■ **Requirement 1**
Answer these questions about the pandas DataFrame tutorial, one per line:
(a) What column name does the single-column list example give by default?
(b) When a DataFrame is built from a dictionary of lists, what do the dictionary keys become?
(c) What does the DataFrame do with data types if the dtype parameter is not specified?

-- start Document excerpt --

Menu

How to create a Pandas Dataframe in Python

In Pandas, DataFrame is the primary data structures to hold tabular data. You can create it using the DataFrame constructor pandas.DataFrame()or by importing data directly from various data sources.

Tabular datasets which are located in large external databases or are present in files of different formats such as .csv files or excel files can be read into Python using the pandas library in the form of a DataFrame.

In this article, you will see different ways of making a DataFrame or loading existing tabular datasets in the form of a DataFrame.

pandas.DataFrame

Syntax

    • pandas.DataFrame(data=None, index=None, columns=None, dtype=None, copy=False)

Purpose

    • To create a two dimensional spreadsheet-like data structure for storing data in a tabular format

Parameters

    • data
      • Dictionary or list (default: None). It will be used to populate the rows and columns of the DataFrame.
    • index
      • Index or Array(default: None) It is used to specify the feature of the dataset whose values will be used to mark and identify each row of the dataset. Although its default value is ‘None’, if the index is not specified, integer values ranging from zero to one less than the total number of rows present in the dataset will be used as index
    • columns
      • Index or Array (default:None). It is used to specify the column or the feature names of the dataset. Although its default value is ‘None’, if the   columns parameter is not specified then integer values ranging from zero to one less than the total number of features present in the dataset will be used as column names
    • dtype
      • dtype(default: None). It is used to force the DataFrame to be created and have only those values or convert the values to the specified dtype. If this parameter is not specified then the DataFrame will infer the data types of each feature on the basis of the values present in them.
    • copy
      • Boolean(default: None). It is used to copy data from the inputs

Returns

    • A two-dimensional data structure containing data in a tabular format i.e., rows and columns

Creating a basic single column Pandas DataFrame

A basic DataFrame can be made by using a list.

# Create a single column dataframe
import pandas as pd
data = ['India', 'China', 'United States', 'Pakistan', 'Indonesia']

df = pd.DataFrame(data)

df
Creating basic dataframe

That creates a default column name (0) and index names (0,1,2,3..).

Making a DataFrame from a dictionary of lists

A pandas DataFrame can be created using a dictionary in which the keys are column names and and array or list of feature values are passed as the values to the dict.

This dictionary is then passed as a value to the data parameter of the DataFrame constructor.

# Create a dictionary where the keys are the feature names and the values are a list of the feature values
data_dict = {'Country': ['India', 'China', 'United States', 'Pakistan', 'Indonesia'],
             'Population': [1393409038, 1444216107, 332129157, 225199937, 276361783],
             'Currency': ['Indian Rupee', 'Renminbi', 'US Dollar', 'Pakistani Rupee', 'Indonesian Rupiah']}

df = pd.DataFrame(data=data_dict)

-- end Document excerpt --
-- start Data for the task --

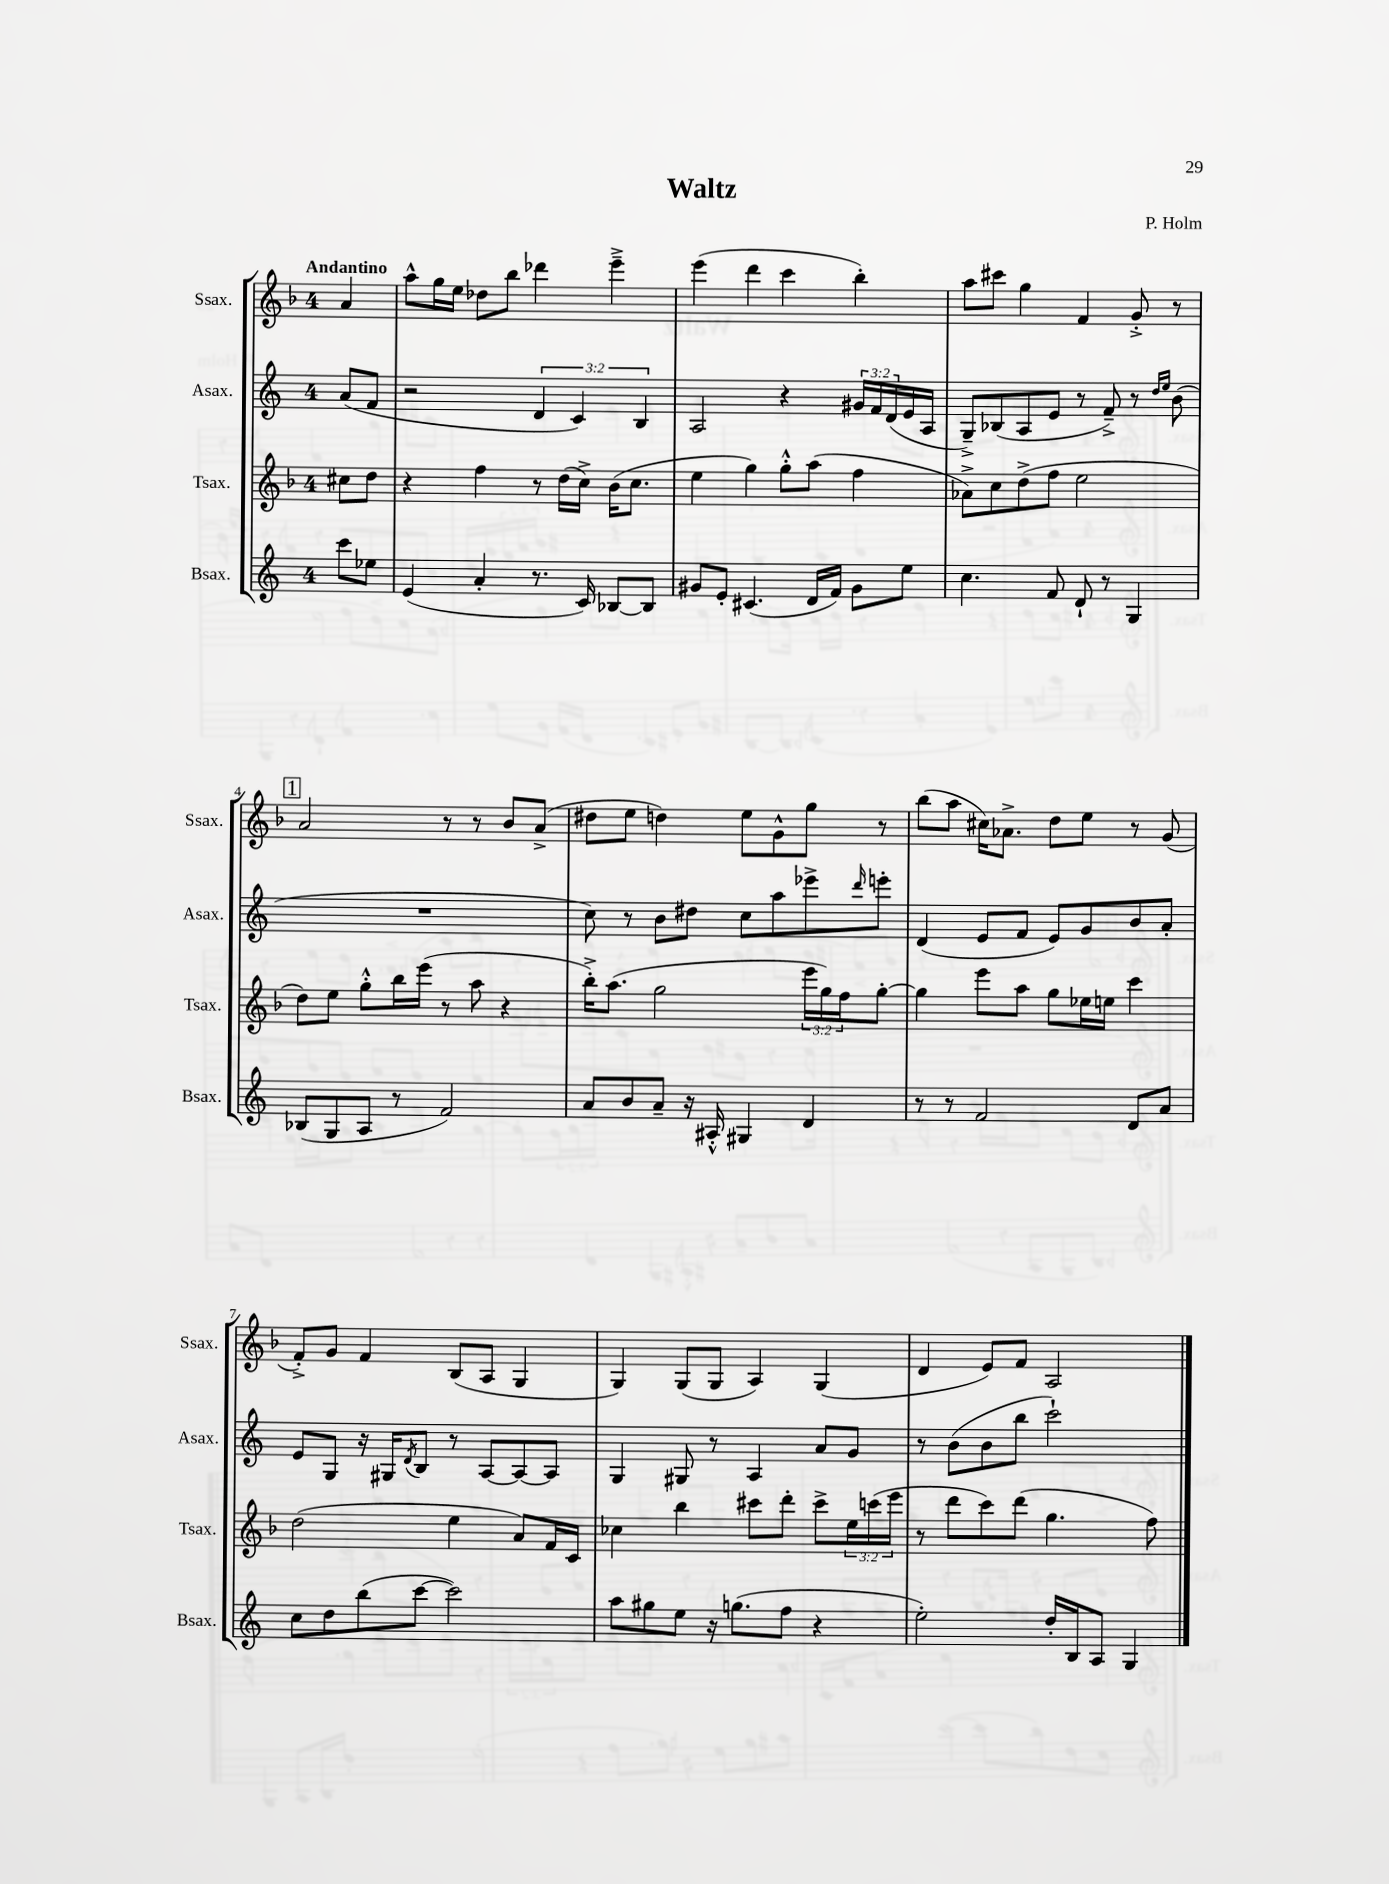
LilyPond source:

\header { title = "Waltz" composer = "P. Holm" }
<<
\new StaffGroup <<
\new Staff = "s0" \with { instrumentName = "Ssax." shortInstrumentName = "Ssax." } {
    \clef treble \key f \major \once \override Staff.TimeSignature.style = #'single-digit \time 4/4 \partial 4 \tempo "Andantino"
    a'4 |
    a''8-^ g''16 e''16 des''8 bes''8 des'''4 e'''4---> |
    e'''4( d'''4 c'''4 bes''4-.) |
    a''8 cis'''8 g''4 f'4 g'8-.-> r8 |
    \mark \markup { \box "1" } a'2 r8 r8 bes'8 a'8->( |
    dis''8 e''8 d''4) e''8 g'8-^ g''8 r8 |
    bes''8( a''8 cis''16) aes'8.-> d''8 e''8 r8 g'8( |
    f'8-.->) g'8 f'4 bes8( a8 g4 |
    g4) g8( g8 a4) g4( |
    d'4 e'8) f'8 a2 \bar "|." |
}
\new Staff = "s1" \with { instrumentName = "Asax." shortInstrumentName = "Asax." } {
    \clef treble \key c \major \once \override Staff.TimeSignature.style = #'single-digit \time 4/4 \override Staff.TupletNumber.text = #tuplet-number::calc-fraction-text \partial 4
    a'8( f'8 |
    r2 \tuplet 3/2 { d'4 c'4) b4 } |
    a2 r4 \tuplet 3/2 { gis'16 f'16 d'16( } e'16 a16 |
    g8--->) bes8( a8 e'8 r8 f'8--->) r8 \grace { d''16 e''16 } b'8( |
    \mark \markup { \box "1" } R1 |
    c''8) r8 b'8 dis''8 c''8 a''8 ees'''8-> \grace { d'''16 } e'''8-. |
    d'4( e'8 f'8 e'8) g'8 b'8 a'8-. |
    e'8 g8 r16 gis16 \acciaccatura { d'8 } b8 r8 a8~ a8~ a8 |
    g4 gis8 r8 a4 a'8 g'8 |
    r8 b'8( b'8 b''8 c'''2-!) \bar "|." |
}
\new Staff = "s2" \with { instrumentName = "Tsax." shortInstrumentName = "Tsax." } {
    \clef treble \key f \major \once \override Staff.TimeSignature.style = #'single-digit \time 4/4 \override Staff.TupletNumber.text = #tuplet-number::calc-fraction-text \partial 4
    cis''8 d''8 |
    r4 f''4 r8 d''16( c''16->) bes'16( c''8. |
    e''4 g''4) g''8-.-^ a''8( f''4 |
    aes'8->) c''8 d''8->( f''8 e''2 |
    \mark \markup { \box "1" } d''8) e''8 g''8-.-^ bes''16 e'''16( r8 a''8 r4 |
    bes''16-.->) a''8.( g''2 \tuplet 3/2 { e'''16 g''16) f''16 } g''8~-. |
    g''4 e'''8 a''8 g''8 ees''16 e''16 c'''4 |
    d''2( e''4 a'8) f'16 c'16 |
    ces''4 bes''4 cis'''8 d'''8-. cis'''8-> \tuplet 3/2 { e''16 c'''16( e'''16 } |
    r8 d'''8 c'''8) d'''8( g''4. f''8) \bar "|." |
}
\new Staff = "s3" \with { instrumentName = "Bsax." shortInstrumentName = "Bsax." } {
    \clef treble \key c \major \once \override Staff.TimeSignature.style = #'single-digit \time 4/4 \partial 4
    c'''8 ees''8 |
    e'4( a'4-. r8. c'16) bes8~ bes8 |
    gis'8 e'8-. cis'4.( d'16 f'16) gis'8 e''8 |
    c''4. f'8 d'8-! r8 g4 |
    \mark \markup { \box "1" } bes8( g8 a8 r8 f'2) |
    a'8 b'8 a'8-- r16 ais16-.-^ gis4 d'4 |
    r8 r8 f'2 d'8 a'8 |
    c''8 d''8 b''8( c'''8~ c'''2) |
    a''8 gis''8 e''8 r16 g''8.( f''8 r4 |
    e''2-.) d''16-. b16 a8 g4 \bar "|." |
}
>>
>>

-- end Data for the task --

■ **Requirement 2**
Collect every line of the listing above that contains the string "mark".

■ **Problem solution 1**
(a) 0
(b) Column names
(c) It infers the data type of each feature from the values present in it.

■ **Problem solution 2**
    \mark \markup { \box "1" } a'2 r8 r8 bes'8 a'8->( |
    \mark \markup { \box "1" } R1 |
    \mark \markup { \box "1" } d''8) e''8 g''8-.-^ bes''16 e'''16( r8 a''8 r4 |
    \mark \markup { \box "1" } bes8( g8 a8 r8 f'2) |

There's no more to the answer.